PROBLEM TO SOLVE:
Nothing but the lines from the top of the records through the line with "Materials and chemicals" should be returned, exactly, and without pictures.
======== INFORMATION ========
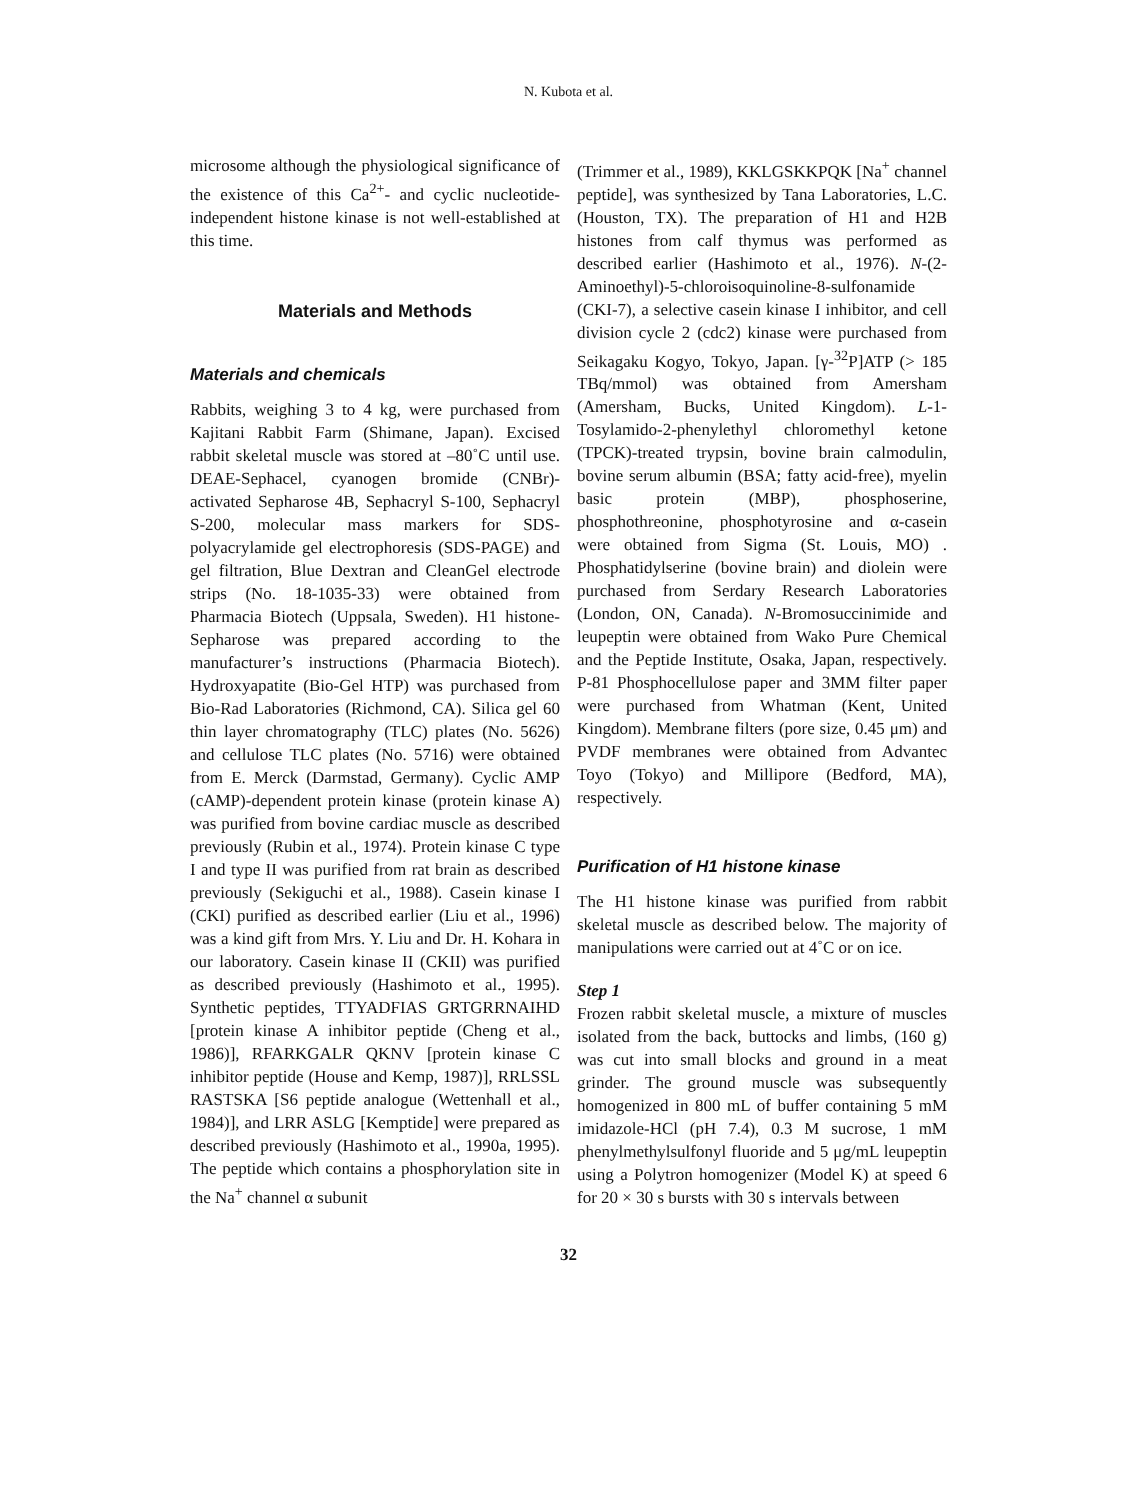N. Kubota et al.
microsome although the physiological significance of the existence of this Ca<sup>2+</sup>- and cyclic nucleotide-independent histone kinase is not well-established at this time.
Materials and Methods
Materials and chemicals
Rabbits, weighing 3 to 4 kg, were purchased from Kajitani Rabbit Farm (Shimane, Japan). Excised rabbit skeletal muscle was stored at –80˚C until use. DEAE-Sephacel, cyanogen bromide (CNBr)-activated Sepharose 4B, Sephacryl S-100, Sephacryl S-200, molecular mass markers for SDS-polyacrylamide gel electrophoresis (SDS-PAGE) and gel filtration, Blue Dextran and CleanGel electrode strips (No. 18-1035-33) were obtained from Pharmacia Biotech (Uppsala, Sweden). H1 histone-Sepharose was prepared according to the manufacturer’s instructions (Pharmacia Biotech). Hydroxyapatite (Bio-Gel HTP) was purchased from Bio-Rad Laboratories (Richmond, CA). Silica gel 60 thin layer chromatography (TLC) plates (No. 5626) and cellulose TLC plates (No. 5716) were obtained from E. Merck (Darmstad, Germany). Cyclic AMP (cAMP)-dependent protein kinase (protein kinase A) was purified from bovine cardiac muscle as described previously (Rubin et al., 1974). Protein kinase C type I and type II was purified from rat brain as described previously (Sekiguchi et al., 1988). Casein kinase I (CKI) purified as described earlier (Liu et al., 1996) was a kind gift from Mrs. Y. Liu and Dr. H. Kohara in our laboratory. Casein kinase II (CKII) was purified as described previously (Hashimoto et al., 1995). Synthetic peptides, TTYADFIAS GRTGRRNAIHD [protein kinase A inhibitor peptide (Cheng et al., 1986)], RFARKGALR QKNV [protein kinase C inhibitor peptide (House and Kemp, 1987)], RRLSSL RASTSKA [S6 peptide analogue (Wettenhall et al., 1984)], and LRR ASLG [Kemptide] were prepared as described previously (Hashimoto et al., 1990a, 1995). The peptide which contains a phosphorylation site in the Na<sup>+</sup> channel α subunit
(Trimmer et al., 1989), KKLGSKKPQK [Na<sup>+</sup> channel peptide], was synthesized by Tana Laboratories, L.C. (Houston, TX). The preparation of H1 and H2B histones from calf thymus was performed as described earlier (Hashimoto et al., 1976). N-(2-Aminoethyl)-5-chloroisoquinoline-8-sulfonamide (CKI-7), a selective casein kinase I inhibitor, and cell division cycle 2 (cdc2) kinase were purchased from Seikagaku Kogyo, Tokyo, Japan. [γ-<sup>32</sup>P]ATP (> 185 TBq/mmol) was obtained from Amersham (Amersham, Bucks, United Kingdom). L-1-Tosylamido-2-phenylethyl chloromethyl ketone (TPCK)-treated trypsin, bovine brain calmodulin, bovine serum albumin (BSA; fatty acid-free), myelin basic protein (MBP), phosphoserine, phosphothreonine, phosphotyrosine and α-casein were obtained from Sigma (St. Louis, MO) . Phosphatidylserine (bovine brain) and diolein were purchased from Serdary Research Laboratories (London, ON, Canada). N-Bromosuccinimide and leupeptin were obtained from Wako Pure Chemical and the Peptide Institute, Osaka, Japan, respectively. P-81 Phosphocellulose paper and 3MM filter paper were purchased from Whatman (Kent, United Kingdom). Membrane filters (pore size, 0.45 μm) and PVDF membranes were obtained from Advantec Toyo (Tokyo) and Millipore (Bedford, MA), respectively.
Purification of H1 histone kinase
The H1 histone kinase was purified from rabbit skeletal muscle as described below. The majority of manipulations were carried out at 4˚C or on ice.
Step 1
Frozen rabbit skeletal muscle, a mixture of muscles isolated from the back, buttocks and limbs, (160 g) was cut into small blocks and ground in a meat grinder. The ground muscle was subsequently homogenized in 800 mL of buffer containing 5 mM imidazole-HCl (pH 7.4), 0.3 M sucrose, 1 mM phenylmethylsulfonyl fluoride and 5 μg/mL leupeptin using a Polytron homogenizer (Model K) at speed 6 for 20 × 30 s bursts with 30 s intervals between
32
========
EXPECTED ANSWER:
N. Kubota et al.
microsome although the physiological significance of the existence of this Ca<sup>2+</sup>- and cyclic nucleotide-independent histone kinase is not well-established at this time.
Materials and Methods
Materials and chemicals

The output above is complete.